Ronald Blythe marvels at snowdrops as he works in the garden

IT IS all too easy in a ramshackle old farmhouse garden to miss a great flowering: in this instance, the show of snowdrops that climb from the low eaves of what were once the dairies to the fields, taking in the badger sett on the way.

The snowdrops at the front are glorious enough, but those at the rear are breathtaking. It is oceanic: a white sea, from which rises a long-barren tangle of ancient fruit trees. Nettles will eventually hide their decrepitude. At the moment, the snowdrops are giving them a kind of life, of vitality. And the temperature is delicately warm, like the south of France. All this on the Suffolk-Essex border, the River Stour glittering a mile or two away, and the white cat sunbathing on a window sill.

I read about snowdrops in my friend Richard Mabey’s Flora Britannica, and in The Illustrated Dictionary of Gardening, 1887 — a mighty work, which was propped up by John Nash’s chair, its back broken, its glorious pages tumbling about a bit in old age, but its information still as fresh as a daisy for all that.

Here and there some pencilled additions, like those in my mother’s Bible, fade in the margins. Snowdrop: see Galanthus nivalis. So I haul down Vol. 2 to find that gála is Greek for “milk”, and that ánthos, of course, is “flower”, added to which that snowdrops will thrive anywhere, and will multiply like some mighty nation and cover any kind of soil. And they are doing that at this February moment. I am in summer-gardening oddments, and silent gulls, blown in from the seaside, take it all in.

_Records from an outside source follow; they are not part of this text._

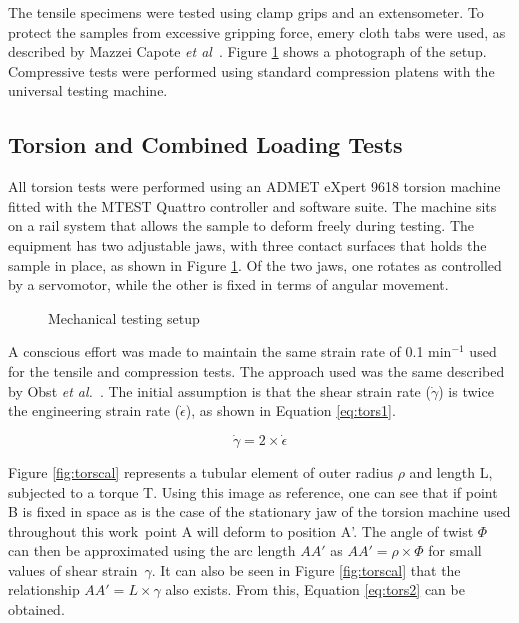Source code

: \documentclass[main.tex]{subfiles}
\begin{document}
The tensile specimens were tested using clamp grips and an extensometer. To protect the samples from excessive gripping force, emery cloth tabs were used, as described by Mazzei Capote \emph{et al}~\cite{Capote2017}. Figure \ref{fig:testsetup} shows a photograph of the setup. Compressive tests were performed using standard compression platens with the universal testing machine. 
    
\subsection{Torsion and Combined Loading Tests}

All torsion tests were performed using an ADMET eXpert 9618 torsion machine fitted with the MTEST Quattro controller and software suite. The machine sits on a rail system that allows the sample to deform freely during testing. The equipment has two adjustable jaws, with three contact surfaces that holds the sample in place, as shown in Figure \ref{fig:testsetup}. Of the two jaws, one rotates as controlled by a servomotor, while the other is fixed in terms of angular movement. 

\begin{figure}[h]
	\center
	\hfill
	\caption{Mechanical testing setup} \label{fig:testsetup}
\end{figure} 

A conscious effort was made to maintain the same strain rate of 0.1 min$^{-1}$ used for the tensile and compression tests. The approach used was the same described by Obst \emph{et al.}~\cite{Obst2018}. The initial assumption is that the shear strain rate ($\dot{\gamma}$) is twice the engineering strain rate ($\dot{\epsilon}$), as shown in Equation \ref{eq:tors1}.

\begin{equation}\label{eq:tors1}
\dot{\gamma}= 2 \times \dot{\epsilon} 
\end{equation}

Figure \ref{fig:torscal} represents a tubular element of outer radius $\rho$ and length L, subjected to a torque T. Using this image as reference, one can see that if point B is fixed in space \textemdash as is the case of the stationary jaw of the torsion machine used throughout this work~\textemdash point A will deform to position A'. The angle of twist $\Phi$ can then be approximated using the arc length $AA'$ as $AA'=\rho \times \Phi$ for small values of shear strain~$\gamma$. It can also be seen in Figure \ref{fig:torscal} that the relationship $AA'=L\times \gamma$ also exists. From this, Equation \ref{eq:tors2} can be obtained.
\end{document}
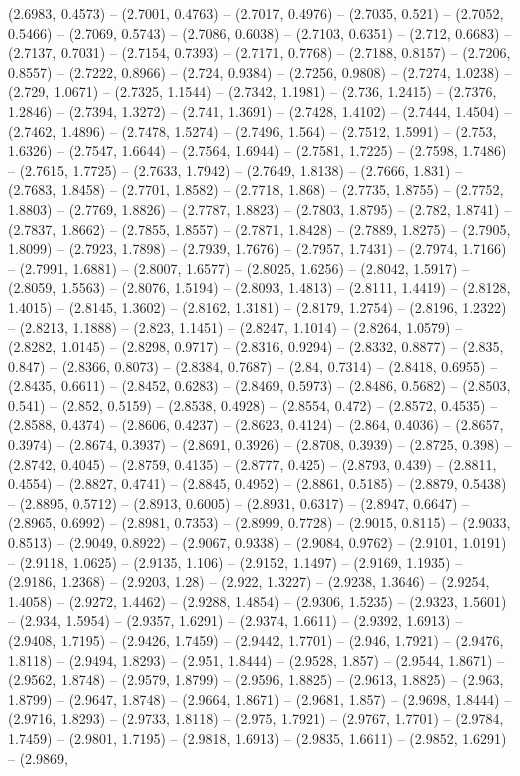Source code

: (2.6983, 0.4573) -- (2.7001, 0.4763) -- (2.7017, 0.4976) -- (2.7035, 0.521) -- (2.7052, 0.5466) -- (2.7069, 0.5743) -- (2.7086, 0.6038) -- (2.7103, 0.6351) -- (2.712, 0.6683) -- (2.7137, 0.7031) -- (2.7154, 0.7393) -- (2.7171, 0.7768) -- (2.7188, 0.8157) -- (2.7206, 0.8557) -- (2.7222, 0.8966) -- (2.724, 0.9384) -- (2.7256, 0.9808) -- (2.7274, 1.0238) -- (2.729, 1.0671) -- (2.7325, 1.1544) -- (2.7342, 1.1981) -- (2.736, 1.2415) -- (2.7376, 1.2846) -- (2.7394, 1.3272) -- (2.741, 1.3691) -- (2.7428, 1.4102) -- (2.7444, 1.4504) -- (2.7462, 1.4896) -- (2.7478, 1.5274) -- (2.7496, 1.564) -- (2.7512, 1.5991) -- (2.753, 1.6326) -- (2.7547, 1.6644) -- (2.7564, 1.6944) -- (2.7581, 1.7225) -- (2.7598, 1.7486) -- (2.7615, 1.7725) -- (2.7633, 1.7942) -- (2.7649, 1.8138) -- (2.7666, 1.831) -- (2.7683, 1.8458) -- (2.7701, 1.8582) -- (2.7718, 1.868) -- (2.7735, 1.8755) -- (2.7752, 1.8803) -- (2.7769, 1.8826) -- (2.7787, 1.8823) -- (2.7803, 1.8795) -- (2.782, 1.8741) -- (2.7837, 1.8662) -- (2.7855, 1.8557) -- (2.7871, 1.8428) -- (2.7889, 1.8275) -- (2.7905, 1.8099) -- (2.7923, 1.7898) -- (2.7939, 1.7676) -- (2.7957, 1.7431) -- (2.7974, 1.7166) -- (2.7991, 1.6881) -- (2.8007, 1.6577) -- (2.8025, 1.6256) -- (2.8042, 1.5917) -- (2.8059, 1.5563) -- (2.8076, 1.5194) -- (2.8093, 1.4813) -- (2.8111, 1.4419) -- (2.8128, 1.4015) -- (2.8145, 1.3602) -- (2.8162, 1.3181) -- (2.8179, 1.2754) -- (2.8196, 1.2322) -- (2.8213, 1.1888) -- (2.823, 1.1451) -- (2.8247, 1.1014) -- (2.8264, 1.0579) -- (2.8282, 1.0145) -- (2.8298, 0.9717) -- (2.8316, 0.9294) -- (2.8332, 0.8877) -- (2.835, 0.847) -- (2.8366, 0.8073) -- (2.8384, 0.7687) -- (2.84, 0.7314) -- (2.8418, 0.6955) -- (2.8435, 0.6611) -- (2.8452, 0.6283) -- (2.8469, 0.5973) -- (2.8486, 0.5682) -- (2.8503, 0.541) -- (2.852, 0.5159) -- (2.8538, 0.4928) -- (2.8554, 0.472) -- (2.8572, 0.4535) -- (2.8588, 0.4374) -- (2.8606, 0.4237) -- (2.8623, 0.4124) -- (2.864, 0.4036) -- (2.8657, 0.3974) -- (2.8674, 0.3937) -- (2.8691, 0.3926) -- (2.8708, 0.3939) -- (2.8725, 0.398) -- (2.8742, 0.4045) -- (2.8759, 0.4135) -- (2.8777, 0.425) -- (2.8793, 0.439) -- (2.8811, 0.4554) -- (2.8827, 0.4741) -- (2.8845, 0.4952) -- (2.8861, 0.5185) -- (2.8879, 0.5438) -- (2.8895, 0.5712) -- (2.8913, 0.6005) -- (2.8931, 0.6317) -- (2.8947, 0.6647) -- (2.8965, 0.6992) -- (2.8981, 0.7353) -- (2.8999, 0.7728) -- (2.9015, 0.8115) -- (2.9033, 0.8513) -- (2.9049, 0.8922) -- (2.9067, 0.9338) -- (2.9084, 0.9762) -- (2.9101, 1.0191) -- (2.9118, 1.0625) -- (2.9135, 1.106) -- (2.9152, 1.1497) -- (2.9169, 1.1935) -- (2.9186, 1.2368) -- (2.9203, 1.28) -- (2.922, 1.3227) -- (2.9238, 1.3646) -- (2.9254, 1.4058) -- (2.9272, 1.4462) -- (2.9288, 1.4854) -- (2.9306, 1.5235) -- (2.9323, 1.5601) -- (2.934, 1.5954) -- (2.9357, 1.6291) -- (2.9374, 1.6611) -- (2.9392, 1.6913) -- (2.9408, 1.7195) -- (2.9426, 1.7459) -- (2.9442, 1.7701) -- (2.946, 1.7921) -- (2.9476, 1.8118) -- (2.9494, 1.8293) -- (2.951, 1.8444) -- (2.9528, 1.857) -- (2.9544, 1.8671) -- (2.9562, 1.8748) -- (2.9579, 1.8799) -- (2.9596, 1.8825) -- (2.9613, 1.8825) -- (2.963, 1.8799) -- (2.9647, 1.8748) -- (2.9664, 1.8671) -- (2.9681, 1.857) -- (2.9698, 1.8444) -- (2.9716, 1.8293) -- (2.9733, 1.8118) -- (2.975, 1.7921) -- (2.9767, 1.7701) -- (2.9784, 1.7459) -- (2.9801, 1.7195) -- (2.9818, 1.6913) -- (2.9835, 1.6611) -- (2.9852, 1.6291) -- (2.9869, 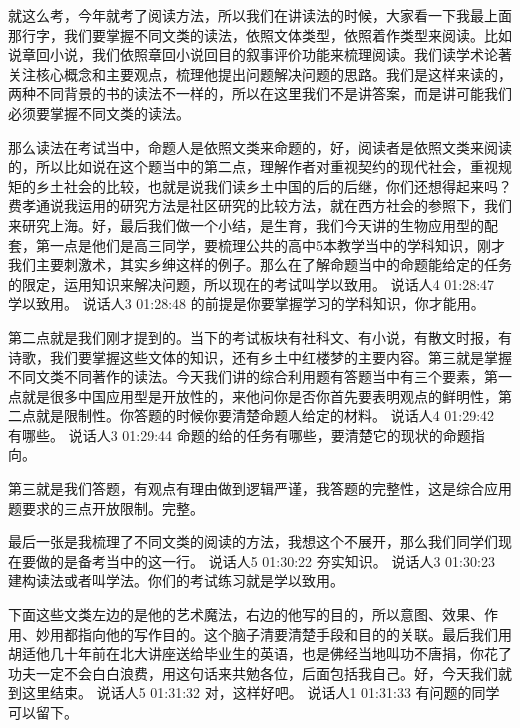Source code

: \documentclass{ctexart}
\renewcommand{\\}{\par}
\begin{document}
就这么考，今年就考了阅读方法，所以我们在讲读法的时候，大家看一下我最上面那行字，我们要掌握不同文类的读法，依照文体类型，依照着作类型来阅读。比如说章回小说，我们依照章回小说回目的叙事评价功能来梳理阅读。我们读学术论著关注核心概念和主要观点，梳理他提出问题解决问题的思路。我们是这样来读的，两种不同背景的书的读法不一样的，所以在这里我们不是讲答案，而是讲可能我们必须要掌握不同文类的读法。

那么读法在考试当中，命题人是依照文类来命题的，好，阅读者是依照文类来阅读的，所以比如说在这个题当中的第二点，理解作者对重视契约的现代社会，重视规矩的乡土社会的比较，也就是说我们读乡土中国的后的后继，你们还想得起来吗？费孝通说我运用的研究方法是社区研究的比较方法，就在西方社会的参照下，我们来研究上海。好，最后我们做一个小结，是生育，我们今天讲的生物应用型的配套，第一点是他们是高三同学，要梳理公共的高中5本教学当中的学科知识，刚才我们主要刺激术，其实乡绅这样的例子。那么在了解命题当中的命题能给定的任务的限定，运用知识来解决问题，所以现在的考试叫学以致用。
说话人4 01:28:47
学以致用。
说话人3 01:28:48
的前提是你要掌握学习的学科知识，你才能用。

第二点就是我们刚才提到的。当下的考试板块有社科文、有小说，有散文时报，有诗歌，我们要掌握这些文体的知识，还有乡土中红楼梦的主要内容。第三就是掌握不同文类不同著作的读法。今天我们讲的综合利用题有答题当中有三个要素，第一点就是很多中国应用型是开放性的，来他问你是否你首先要表明观点的鲜明性，第二点就是限制性。你答题的时候你要清楚命题人给定的材料。
说话人4 01:29:42
有哪些。
说话人3 01:29:44
命题的给的任务有哪些，要清楚它的现状的命题指向。

第三就是我们答题，有观点有理由做到逻辑严谨，我答题的完整性，这是综合应用题要求的三点开放限制。完整。

最后一张是我梳理了不同文类的阅读的方法，我想这个不展开，那么我们同学们现在要做的是备考当中的这一行。
说话人5 01:30:22
夯实知识。
说话人3 01:30:23
建构读法或者叫学法。你们的考试练习就是学以致用。

下面这些文类左边的是他的艺术魔法，右边的他写的目的，所以意图、效果、作用、妙用都指向他的写作目的。这个脑子清要清楚手段和目的的关联。最后我们用胡适他几十年前在北大讲座送给毕业生的英语，也是佛经当地叫功不唐捐，你花了功夫一定不会白白浪费，用这句话来共勉各位，后面包括我自己。好，今天我们就到这里结束。
说话人5 01:31:32
对，这样好吧。
说话人1 01:31:33
有问题的同学可以留下。
\end{document}

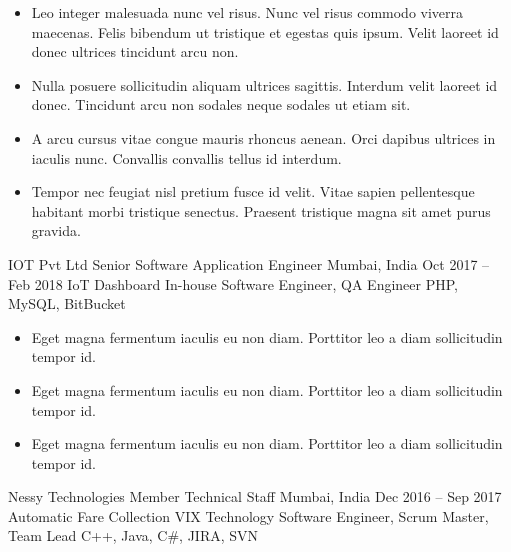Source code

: \documentclass[10pt, a4paper]{cvhari}
\begin{document}
        \begin{itemize}
            \item Leo integer malesuada nunc vel risus. Nunc vel risus commodo viverra maecenas. Felis bibendum ut tristique et egestas quis ipsum. Velit laoreet id donec ultrices tincidunt arcu non.\smallskip
            \item Nulla posuere sollicitudin aliquam ultrices sagittis. Interdum velit laoreet id donec. Tincidunt arcu non sodales neque sodales ut etiam sit.\smallskip
            \item A arcu cursus vitae congue mauris rhoncus aenean. Orci dapibus ultrices in iaculis nunc. Convallis convallis tellus id interdum.\smallskip
            \item Tempor nec feugiat nisl pretium fusce id velit. Vitae sapien pellentesque habitant morbi tristique senectus. Praesent tristique magna sit amet purus gravida.\smallskip
        \end{itemize}


\smallskip
\divider
\smallskip


    \company
        {IOT Pvt Ltd}
        {Senior Software Application Engineer}
        {Mumbai, India}
        {Oct 2017 – Feb 2018}
        \project
        {IoT Dashboard}
        {In-house}
        {Software Engineer, QA Engineer}
        {PHP, MySQL, BitBucket}
        
        \begin{itemize}
            \item Eget magna fermentum iaculis eu non diam. Porttitor leo a diam sollicitudin tempor id. \smallskip
            \item Eget magna fermentum iaculis eu non diam. Porttitor leo a diam sollicitudin tempor id.\smallskip
            \item Eget magna fermentum iaculis eu non diam. Porttitor leo a diam sollicitudin tempor id.\smallskip
        \end{itemize}

\smallskip
\divider
\smallskip

    \company
        {Nessy Technologies}
        {Member Technical Staff}
        {Mumbai, India}
        {Dec 2016 – Sep 2017}
        \project
            {Automatic Fare Collection}
            {VIX Technology}
            {Software Engineer, Scrum Master, Team Lead}
            {C++, Java, C\#, JIRA, SVN}
        
\end{document}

What for matins? Something reaching out from the Epiphany to Septuagesima? Or is this too soon? I find myself rewalking old miles, but in my head. Allan — with two lls — had driven me to Pendle Hill, where the Quakers had found the eloquence of silence. It was raining as we drove to its base, and Bowland appeared in variants of drizzle. Allan said something like “There it is, Bowland,” and stayed in the car, and I got out and climbed. It was a little like George Fox, I thought, whose companion was lame; so he found the way to silence alone. He was 28.

Pendle Hill, in Lancashire, needs another 170 feet to qualify as a mountain. Treeless, but evenly covered with cotton-grass, mare’s tail, and butterwort, and dotted with little bushes of cloudberry, it has a sloping flat top and chasmic sides. I remember thinking that it must have confronted young Fox with strange religious questions. Hills do not necessarily make their climbers ask why.

Raindrops the size of old pennies battered me, and thoughts the size of belief battered young Fox. I followed Fox’s path. I could hear Pendle’s rivulets clinking and gobbling their way down to the moorland farms.

Allan and I were on our way to Lindisfarne when this mighty scenic obstacle stood in our path, saying: “Look at me! I told religion to hold its tongue!” All that preaching, all those words, and never a let-up. What about singing? Do Friends sing? Yes, if the Spirit says “Sing!”

Fox was the kind of traveller who described how hard it was to get about, and rarely what one saw on the way. Most English travellers did, then. They were listeners, not sightseers. Hence the immense sound of Pendle’s silence in Fox’s ears. It must have been like God talking to that temple boy in the night.

All I heard on Pendle Hill was weather. It spoke wildly. It orchestrated the huge view. Other than on 11 November, any kind of unannounced silence in church creates anxiety. The ancient building says “I have been talking for centuries.”